Research funded by the CDC and conducted in Denmark is shedding some light on the question, though there's no definitive answer just yet. Still, the results suggest that light drinking (one to four drinks a week) and even moderate imbibing (five to eight drinks) may be OK. Even occasional binge drinking (five or more drinks in a single session) didn't appear to be tied to developmental issues.
The researchers measured the IQs, attention spans and decision-making of more than 1,600 5-year-olds and compared them with the drinking habits of the moms in early pregnancy. The women were asked about their drinking and underwent a battery of psychological tests when their kids were 5, too.
In case you are wondering, women in Denmark didn't generally consider drinking a little during pregnancy to be a health concern at the time the data for the study were collected (2003 to 2008).
There was a wide range of drinking behavior, with a little less than half of women refraining from alcohol. The next biggest group had 1-4 drinks a week. About 175 women had 5 to 8 drinks a week. Only 20 of them drank 9 or more alcoholic beverages in a week.
So what's the bottom line? The researchers wrote:
"We found no significant association of low to moderate average weekly alcohol consumption, and any binge drinking, during early to mid pregnancy with the neurodevelopment of children at the age of 5 years."
Now there are lots of caveats, as the researchers note in a collection of papers just published in BJOG: An International Journal of Obstetrics & Gynaecology. It's possible, for instance, that the testing didn't detect subtle changes in the development of the kids. Or it might be that some alcohol-related changes might not become apparent until later in life.
While the findings are reassuring, they shouldn't be read as a free pass for drinking while pregnant. "The danger of it is that people consider it definitive research and definitive reassurance that any alcohol use, including binge drinking, during pregnancy is innocuous," says Janet Williams, a pediatrician at the University of Texas Health Science Center in San Antonio.

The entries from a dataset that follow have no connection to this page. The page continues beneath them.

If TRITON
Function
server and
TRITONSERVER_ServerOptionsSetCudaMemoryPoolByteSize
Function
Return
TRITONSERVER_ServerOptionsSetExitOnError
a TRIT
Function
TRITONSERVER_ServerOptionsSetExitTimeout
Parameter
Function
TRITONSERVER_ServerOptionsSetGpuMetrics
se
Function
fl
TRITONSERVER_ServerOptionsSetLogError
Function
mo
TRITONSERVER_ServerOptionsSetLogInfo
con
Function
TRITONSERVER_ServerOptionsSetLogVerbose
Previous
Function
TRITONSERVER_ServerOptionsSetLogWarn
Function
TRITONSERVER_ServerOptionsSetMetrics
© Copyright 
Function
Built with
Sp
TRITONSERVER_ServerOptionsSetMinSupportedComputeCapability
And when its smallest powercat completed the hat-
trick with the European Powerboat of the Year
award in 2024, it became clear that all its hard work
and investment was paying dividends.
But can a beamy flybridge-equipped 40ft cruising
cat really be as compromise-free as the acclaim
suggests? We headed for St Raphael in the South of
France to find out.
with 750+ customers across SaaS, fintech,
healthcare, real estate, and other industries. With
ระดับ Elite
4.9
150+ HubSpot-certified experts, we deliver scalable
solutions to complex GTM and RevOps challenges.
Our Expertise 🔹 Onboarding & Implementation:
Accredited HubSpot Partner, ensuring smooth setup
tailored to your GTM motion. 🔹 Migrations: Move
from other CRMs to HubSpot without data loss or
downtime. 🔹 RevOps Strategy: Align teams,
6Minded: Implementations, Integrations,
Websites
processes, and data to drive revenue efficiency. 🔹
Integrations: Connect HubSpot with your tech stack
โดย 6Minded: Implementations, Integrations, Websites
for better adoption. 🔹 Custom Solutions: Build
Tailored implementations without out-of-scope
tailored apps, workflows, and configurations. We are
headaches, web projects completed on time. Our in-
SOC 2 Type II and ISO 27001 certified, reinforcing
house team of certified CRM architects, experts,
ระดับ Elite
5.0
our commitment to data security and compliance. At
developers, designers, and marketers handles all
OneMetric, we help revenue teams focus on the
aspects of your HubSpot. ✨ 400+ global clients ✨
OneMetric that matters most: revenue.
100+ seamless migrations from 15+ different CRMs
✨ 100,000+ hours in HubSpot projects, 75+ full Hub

Alcohol, she tells Shots, is generally recognized as the No. 1 preventable cause of birth abnormalities, ranging from physical to cognitive problems. And these new papers prompt more questions than answers, she says. "The safest conclusion is that no drinking causes no fetal alcohol effects," says Williams, the immediate past chair of the American Academy of Pediatrics' committee on substance abuse.
The Danish researchers concur, writing that "it remains the most conservative advice for women to abstain from alcohol during pregnancy." But, they also say, "small quantities consumed occasionally in pregnancy do not appear to pose serious issues" for the key areas of neurological development they investigated.